10 respostas a “DA SUBSTÂNCIA DAS COISAS”

  1. Sem repisar os argumentos óbvios contra a Monarquia – a injustiça, o arcaísmo, etc. – acha mesmo que essa “dívida ao Rei” já não foi paga? Acha mesmo que os espanhóis, em plena crise e com 27% desempregados, têm o dever de sustentar ad aeternum (e ad nauseam) uma cambada inútil, cuja vida inteira consiste de festarolas, caçadas, e passeatas sumptuosas? É claro que acha. Mas e os espanhóis? Também acham? Se está tão certo disso, então que tem contra um REFERENDO? Só pode ganhar, né?

    1. Não tenho medo nenu«hum do referendo. Todas as sondagens reduzem os republicanos a muito poucos.Duas coisas: em pricípio, não sou adepto de referendos, geralmente feitos quando o poder legítimo não tem coragem para tomar decisões; o referendo sobre o assunto (a chefia do Estado, não a democracia) não faz qualquer sentid, porque não é um problema, a não ser para curtos de vista.

      1. Com a excepção de direitos fundamentais ou questões triviais, TUDO pode e deve ser referendado. Os direitos fundamentais impedem abusos contra a dignidade humana, e minorias. As questões triviais impedem a banalização dos referendos, e o dispêndio de tempo e dinheiro em disputas bacocas. Para essas há os políticos. Em tudo o resto, não há qualquer razão lógica para não dar a decisão aos cidadãos – a quem PAGA o resultado das decisões. Os eleitos deviam ser meros funcionários: como um administrativo, ou um canalizador, que se contrata para executar um trabalho. Pago e mandado por nós. O limite da sua autonomia são as nossas decisões. Já os monarcas nem sequer são eleitos. São uma excrescência do passado. Que gastem o dinheiro da famelga, sem onerar o contribuinte. Se o dinheiro acabar, vendam os palácios. Trabalhem. Produzam. Como toda a gente. Isto que digo é assim tão absurdo, Irritado?

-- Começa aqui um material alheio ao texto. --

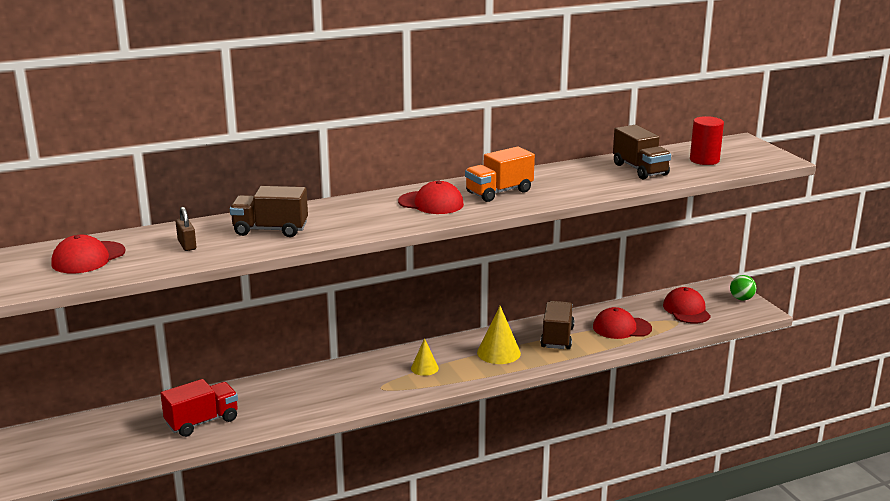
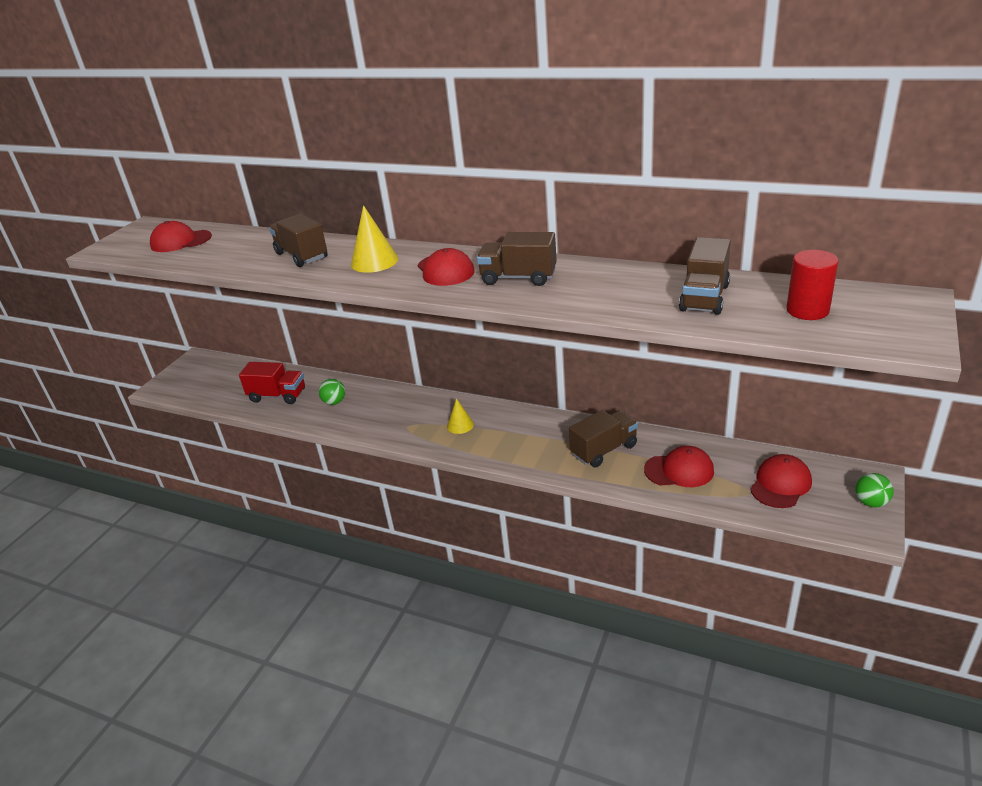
camera: 50 degrees right, 10 degrees up
(187, 245) = (239, 250): brown padlock -> none
(275, 401) = (334, 402): none -> green ball
(498, 353) = (533, 440): yellow cone -> yellow cone (374, 261)
(499, 192) = (518, 278): orange truck -> brown truck
(621, 328) = (679, 470): red cap -> red cap turned 135 degrees clockwise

  2. Um aparte: lembra-se daquela cançoneta que aqui comentámos, “Horas de matar”, com o Adolfo Luxúria Canibal aos tiros aos políticos? Pois bem, eis que dou com o feroz Adolfo numa crónica do Sol. Sim, precisamente o jornal mais alinhado com o governo. E qual o tema da crónica? Arroz de pato. Não estou a brincar: http://www.sol.pt/noticia/107509 Aqui tem o sanguinário rebelde… porca miséria.

  3. Deve ter começado a “Silly Season” e não sabia.Fazer um referendo de cada vez que um soberano abdica ou morre. é uma coisa qualquer entre a monarquia e a republica que eu não sei o que é.

    1. Porque não fazer um referendo à república de cada vez que muda o presidente?A república, em Portugal, foi imposta “manu militari “, e não me consta que alguma vez tenha sido referendada.

      1. Avatar de XXI (militante PSD)
        XXI (militante PSD)

        Diz o IRRITADO “Há quem não pense duas vezes, ou que quanto mais pense mais asneiras pense.”Todavia, “Há quem quanto mais escreve mais asneiras escreve.”.

    2. Concordo: a Monarquia merece um referendo. Esta República é uma desgraça com pernas – um presidente mumificado, um Paralamento de bandalhos, um governo aldrabão e capataz de mamões, um esgoto partidário ao nível da América Latina. Mesmo assim, basta olhar para o choninhas D. Duarte Pio, e pensar que teríamos de levar com ele mais a sua prole indefinidamente. Creio que o assunto ficaria resolvido de vez. A Monarquia seria claramente derrotada, e os monárquicos deixariam de se poder desculpar com a I República. Mas e se ganhasse? Então, parabéns. É isso a democracia. Se a maioria da população preferisse a monarquia em referendo, quem me restaria senão aceitar isso? “Silly”, caro António, é não haver referendo nenhum. Silly é delegar todas as decisões, como agora. A chulos e bandalhos.

      1. Avatar de Antonio Castro
        Antonio Castro

        Caro FilipeConcordo!

        1. Avatar de XXI (militante PSD)
          XXI (militante PSD)

          Uma “verdade de La Palice”: “Há quem quanto mais escreve mais asneiras escreve”, ou, “Um cêntimo é um cêntimo, um cretino é um cretino”.